Je größer die Felgen, desto schöner anzusehen? Mag sein. Wer Energie sparen will, sollte aber umdenken. Denn je kleiner die Räder, desto sparsamer ist man unterwegs. Bereits einen Zoll kleinere Reifen können auf einer Strecke von 100 Kilometern etwa eine Kilowattstunde einsparen. Bei Autos mit integrierter Wärmepumpe reicht das aus, um den Innenraum mit der gesparten Energie aufzuwärmen.

2. Rekuperation

Beim Bremsvorgang mit einem Stromer lässt sich ein Teil der Bewegungsenergie in elektrischen Strom umwandeln. Die so zurückgewonnene Energie wandert zurück in die Batterie. Nur wenn die Bremskraft des E-Motors nicht ausreicht, wird zusätzlich konventionell gebremst. Besonders in der Stadt beim Stop-and-go-Verkehr, aber auch bei Talfahrten macht sich diese sogenannte Rekuperation bemerkbar.

Die Stärke der Motorbremswirkung lässt sich bei vielen Autos ab- oder einstellen. Da die Einstellungen von Fahrzeug zu Fahrzeug verschieden seien, sollten sich E-Auto-Fahrerinnen und Fahrer genau mit den Möglichkeiten vertraut machen. So lässt sich die Rekuperation optimal nutzen.

3. Fuß vom Pedal

Die meisten E-Autos rekuperieren bereits, wenn der Fuß vom Gaspedal genommen wird. Auch hier lässt sich einstellen, wie stark rekuperiert wird. Bei einigen Autos muss dafür der sogenannte Brake-Modus (Fahrstufe B) ausgewählt werden, andere verfügen über keine Einstellungsmöglichkeiten oder sogar gleich mehrere. Ein Blick in die Gebrauchsanweisung des Fahrzeugs hilft. Und dann gilt: Öfter mal den Fuß vom Gas zu nehmen, kann der Reichweite richtig helfen.

4. Richtig heizen

Einer der größten Energiefresser im E-Auto ist die Heizung.

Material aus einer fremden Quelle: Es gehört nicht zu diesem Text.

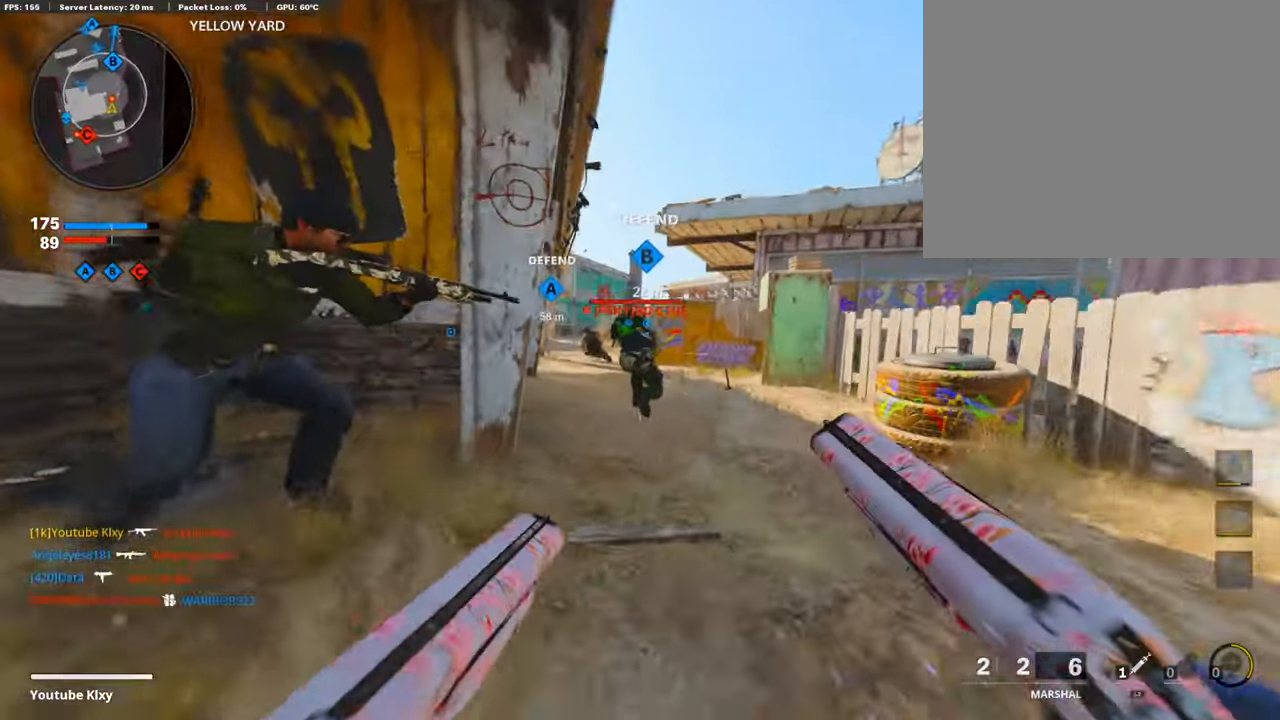
{"buttons": [], "left_stick": "down-left", "right_stick": "left", "events": [[34, "right_stick", "center"], [101, "L1", "down"], [101, "R1", "down"], [185, "left_stick", "down"], [202, "L1", "up"], [219, "R1", "up"], [236, "right_stick", "left"], [270, "left_stick", "down-left"]]}
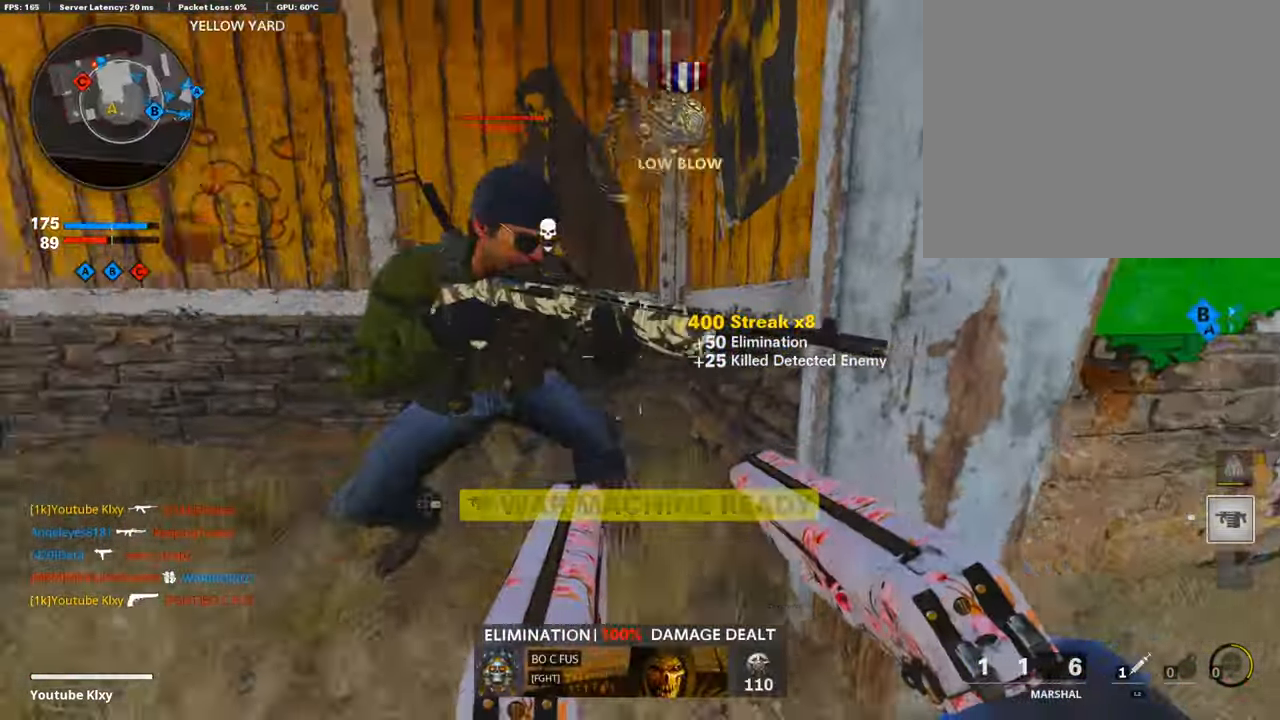
{"buttons": ["L3"], "left_stick": "up-right", "right_stick": "right", "events": [[68, "right_stick", "center"], [186, "right_stick", "up-right"], [270, "left_stick", "right"], [287, "R1", "down"], [320, "L1", "down"], [320, "left_stick", "up-right"], [404, "L1", "up"], [404, "right_stick", "right"], [438, "L3", "down"], [438, "R1", "up"]]}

Wer Energie sparen möchte, setzt diese daher besser mit Bedacht ein. Da im Winter aber niemand frieren will, empfehlen Experten eher die Sitz- und Lenkradheizung zu nutzen. Sie verbrauche weniger Energie als die Raumluftheizung.

5. Kurzstrecken vermeiden

Kurze Fahrten mit dem E-Auto im Winter sollten Sie vermeiden – insbesondere dann, wenn dazwischen lange Standzeiten bestehen. Der Grund: Kalte Umgebungstemperaturen kühlen nicht nur den Innenraum, sondern auch die Batterie zügig ab. Beides muss dann beim Fahren immer wieder neu aufgeheizt werden – der Innenraum, damit die Insassen es gemütlich haben, die Batterie, um auf optimale Betriebstemperatur zu gelangen.

Wer kann, parkt sein E-Auto über Nacht im besten Fall in der Garage. Denn auch ein extremes Auskühlen der Batterie kann Reichweite kosten.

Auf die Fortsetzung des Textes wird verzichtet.